Don't know how to extract this information for J9 without another whole bunch 
of hackeries...well, you could try this, on a "best-effort" basis for platform 
detection:
IBM J9's VM version string contains the compressed reference information. 
Example:

$ export JAVA_OPTS='-Xcompressedrefs'
$ groovysh
Groovy Shell (1.7.7, JVM: 1.7.0)
Type 'help' or '\h' for help.
----------------------------------------------------------------------------------------------------------------------------
groovy:000> System.getProperty 'java.vm.info'
===> JRE 1.7.0 Linux amd64-64 Compressed References 20110810_88604 (JIT 
enabled, AOT enabled)
J9VM - R26_Java726_GA_20110810_1208_B88592
JIT  - r11_20110810_20466
GC   - R26_Java726_GA_20110810_1208_B88592_CMPRSS
J9CL - 20110810_88604
groovy:000> quit

So grepping for "Compressed References" in the "java.vm.info" system property 
gives you the clue.

- Kris
{quote}
                
> RamUsageEstimator.NUM_BYTES_ARRAY_HEADER is incorrect
> -----------------------------------------------------
>
>                 Key: LUCENE-3867
>                 URL: https://issues.apache.org/jira/browse/LUCENE-3867
>             Project: Lucene - Java
>          Issue Type: Bug
>          Components: core/index
>            Reporter: Shai Erera
>            Assignee: Shai Erera
>            Priority: Trivial
>             Fix For: 3.6, 4.0
>
>         Attachments: LUCENE-3867-compressedOops.patch, LUCENE-3867.patch
>
>
> RamUsageEstimator.NUM_BYTES_ARRAY_HEADER is computed like that: 
> NUM_BYTES_OBJECT_HEADER + NUM_BYTES_INT + NUM_BYTES_OBJECT_REF. The 
> NUM_BYTES_OBJECT_REF part should not be included, at least not according to 
> this page: http://www.javamex.com/tutorials/memory/array_memory_usage.shtml
> {quote}
> A single-dimension array is a single object.
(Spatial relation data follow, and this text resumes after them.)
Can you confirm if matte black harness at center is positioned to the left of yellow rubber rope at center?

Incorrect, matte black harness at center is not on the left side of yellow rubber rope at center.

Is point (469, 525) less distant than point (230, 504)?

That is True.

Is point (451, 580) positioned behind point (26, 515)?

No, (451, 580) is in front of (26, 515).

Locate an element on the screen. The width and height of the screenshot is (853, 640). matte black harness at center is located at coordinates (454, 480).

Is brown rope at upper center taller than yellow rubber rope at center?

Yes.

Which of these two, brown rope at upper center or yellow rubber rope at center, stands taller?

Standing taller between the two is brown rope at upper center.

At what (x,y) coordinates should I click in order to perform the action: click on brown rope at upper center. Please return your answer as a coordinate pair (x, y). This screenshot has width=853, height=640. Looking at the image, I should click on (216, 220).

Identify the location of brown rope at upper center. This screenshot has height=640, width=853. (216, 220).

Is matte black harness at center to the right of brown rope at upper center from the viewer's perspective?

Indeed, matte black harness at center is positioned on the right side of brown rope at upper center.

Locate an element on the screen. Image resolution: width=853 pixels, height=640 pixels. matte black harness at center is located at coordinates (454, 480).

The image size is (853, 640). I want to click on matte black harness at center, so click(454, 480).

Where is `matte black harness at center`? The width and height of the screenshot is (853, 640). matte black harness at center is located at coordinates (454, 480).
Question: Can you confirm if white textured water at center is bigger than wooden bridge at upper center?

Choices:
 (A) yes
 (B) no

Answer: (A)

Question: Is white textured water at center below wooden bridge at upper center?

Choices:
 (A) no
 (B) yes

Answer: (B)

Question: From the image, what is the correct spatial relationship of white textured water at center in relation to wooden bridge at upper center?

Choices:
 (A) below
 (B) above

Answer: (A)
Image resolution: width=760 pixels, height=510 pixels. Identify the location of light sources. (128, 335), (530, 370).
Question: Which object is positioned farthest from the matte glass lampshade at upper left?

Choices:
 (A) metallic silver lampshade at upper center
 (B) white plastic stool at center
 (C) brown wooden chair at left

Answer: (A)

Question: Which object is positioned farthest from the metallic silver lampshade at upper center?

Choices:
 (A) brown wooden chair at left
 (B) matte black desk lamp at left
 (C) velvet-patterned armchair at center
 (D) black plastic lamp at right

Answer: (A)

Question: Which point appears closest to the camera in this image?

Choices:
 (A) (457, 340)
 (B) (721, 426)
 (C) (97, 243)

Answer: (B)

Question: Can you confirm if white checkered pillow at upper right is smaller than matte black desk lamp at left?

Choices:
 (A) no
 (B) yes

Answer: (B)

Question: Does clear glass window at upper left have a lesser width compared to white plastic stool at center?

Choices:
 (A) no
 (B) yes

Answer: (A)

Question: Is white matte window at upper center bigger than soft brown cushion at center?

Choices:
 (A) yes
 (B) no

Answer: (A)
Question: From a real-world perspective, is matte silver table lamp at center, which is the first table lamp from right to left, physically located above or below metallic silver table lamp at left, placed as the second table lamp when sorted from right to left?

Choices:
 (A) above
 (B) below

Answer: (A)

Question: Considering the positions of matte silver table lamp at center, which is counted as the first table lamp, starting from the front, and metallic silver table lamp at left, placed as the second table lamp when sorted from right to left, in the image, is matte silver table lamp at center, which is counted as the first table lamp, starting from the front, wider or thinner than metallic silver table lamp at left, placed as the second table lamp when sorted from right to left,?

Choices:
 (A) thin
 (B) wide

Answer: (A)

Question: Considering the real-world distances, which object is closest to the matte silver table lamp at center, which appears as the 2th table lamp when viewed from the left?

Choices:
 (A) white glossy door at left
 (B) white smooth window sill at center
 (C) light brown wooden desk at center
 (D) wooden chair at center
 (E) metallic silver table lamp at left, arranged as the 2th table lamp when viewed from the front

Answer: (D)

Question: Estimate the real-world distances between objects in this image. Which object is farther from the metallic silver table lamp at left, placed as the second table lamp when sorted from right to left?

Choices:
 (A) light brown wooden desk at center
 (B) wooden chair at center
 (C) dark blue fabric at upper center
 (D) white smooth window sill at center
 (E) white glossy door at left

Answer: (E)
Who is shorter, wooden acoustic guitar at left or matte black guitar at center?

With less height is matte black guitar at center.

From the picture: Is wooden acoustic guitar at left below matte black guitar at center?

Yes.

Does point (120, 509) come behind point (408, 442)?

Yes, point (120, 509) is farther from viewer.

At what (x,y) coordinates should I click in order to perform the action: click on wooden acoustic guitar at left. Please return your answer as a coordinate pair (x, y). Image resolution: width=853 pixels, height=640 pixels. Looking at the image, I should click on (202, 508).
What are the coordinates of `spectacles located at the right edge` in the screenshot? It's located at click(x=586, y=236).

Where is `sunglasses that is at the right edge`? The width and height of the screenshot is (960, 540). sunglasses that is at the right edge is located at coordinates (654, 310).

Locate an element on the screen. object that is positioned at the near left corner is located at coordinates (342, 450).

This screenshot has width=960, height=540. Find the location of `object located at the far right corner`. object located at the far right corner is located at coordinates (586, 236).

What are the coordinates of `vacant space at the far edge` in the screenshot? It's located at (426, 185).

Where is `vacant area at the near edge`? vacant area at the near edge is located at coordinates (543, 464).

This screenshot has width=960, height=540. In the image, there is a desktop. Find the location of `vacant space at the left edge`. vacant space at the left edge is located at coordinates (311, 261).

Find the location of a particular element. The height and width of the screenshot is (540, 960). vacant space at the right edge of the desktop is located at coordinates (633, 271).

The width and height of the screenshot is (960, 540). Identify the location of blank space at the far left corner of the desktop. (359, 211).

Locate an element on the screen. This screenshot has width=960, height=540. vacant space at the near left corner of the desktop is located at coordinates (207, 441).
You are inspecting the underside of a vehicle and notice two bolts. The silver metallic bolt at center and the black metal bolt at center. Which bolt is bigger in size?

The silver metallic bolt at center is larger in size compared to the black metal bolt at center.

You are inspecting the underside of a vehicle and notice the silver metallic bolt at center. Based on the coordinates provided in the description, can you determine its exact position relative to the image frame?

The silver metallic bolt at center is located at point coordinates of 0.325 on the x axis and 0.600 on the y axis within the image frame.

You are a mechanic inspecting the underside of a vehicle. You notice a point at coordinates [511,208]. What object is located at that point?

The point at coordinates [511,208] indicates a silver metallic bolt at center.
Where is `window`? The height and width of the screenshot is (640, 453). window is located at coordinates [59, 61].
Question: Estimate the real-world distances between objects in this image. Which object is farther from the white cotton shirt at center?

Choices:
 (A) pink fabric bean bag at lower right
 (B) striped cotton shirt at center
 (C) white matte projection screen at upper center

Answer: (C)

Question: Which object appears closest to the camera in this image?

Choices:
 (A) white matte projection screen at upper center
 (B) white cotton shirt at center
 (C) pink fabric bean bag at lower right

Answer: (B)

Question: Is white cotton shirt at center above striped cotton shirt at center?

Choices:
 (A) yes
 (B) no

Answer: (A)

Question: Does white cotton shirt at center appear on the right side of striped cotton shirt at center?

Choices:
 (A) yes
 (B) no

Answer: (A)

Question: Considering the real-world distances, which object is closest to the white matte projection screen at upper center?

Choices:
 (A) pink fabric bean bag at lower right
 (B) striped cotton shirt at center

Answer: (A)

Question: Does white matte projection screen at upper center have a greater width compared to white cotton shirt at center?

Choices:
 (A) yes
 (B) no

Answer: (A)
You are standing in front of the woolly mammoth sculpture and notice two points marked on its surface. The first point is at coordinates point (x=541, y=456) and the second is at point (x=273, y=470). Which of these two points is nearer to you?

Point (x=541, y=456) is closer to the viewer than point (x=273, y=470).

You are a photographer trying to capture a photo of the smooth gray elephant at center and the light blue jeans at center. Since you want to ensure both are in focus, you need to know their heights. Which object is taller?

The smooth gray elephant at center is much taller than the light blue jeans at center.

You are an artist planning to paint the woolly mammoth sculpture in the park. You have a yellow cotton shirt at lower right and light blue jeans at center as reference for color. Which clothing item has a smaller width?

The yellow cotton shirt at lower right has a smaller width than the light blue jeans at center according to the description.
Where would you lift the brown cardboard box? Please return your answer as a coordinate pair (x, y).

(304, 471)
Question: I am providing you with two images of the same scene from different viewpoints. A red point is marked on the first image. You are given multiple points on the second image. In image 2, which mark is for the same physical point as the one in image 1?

As expected, the array has the 
> usual object header. However, this object head is 12 bytes to accommodate a 
> four-byte array length. Then comes the actual array data which, as you might 
> expect, consists of the number of elements multiplied by the number of bytes 
> required for one element, depending on its type. The memory usage for one 
> element is 4 bytes for an object reference ...
> {quote}
> While on it, I wrote a sizeOf(String) impl, and I wonder how do people feel 
> about including such helper methods in RUE, as static, stateless, methods? 
> It's not perfect, there's some room for improvement I'm sure, here it is:
> {code}
>       /**
>        * Computes the approximate size of a String object. Note that if this 
> object
>        * is also referenced by another object, you should add
>        * {@link RamUsageEstimator#NUM_BYTES_OBJECT_REF} to the result of this
>        * method.
>        */
>       public static int sizeOf(String str) {
>               return 2 * str.length() + 6 // chars + additional safeness for 
> arrays alignment
>                               + 3 * RamUsageEstimator.NUM_BYTES_INT // String 
> maintains 3 integers
>                               + RamUsageEstimator.NUM_BYTES_ARRAY_HEADER // 
> char[] array
>                               + RamUsageEstimator.NUM_BYTES_OBJECT_HEADER; // 
> String object
>       }
> {code}
> If people are not against it, I'd like to also add sizeOf(int[] / byte[] / 
> long[] / double[] ... and String[]).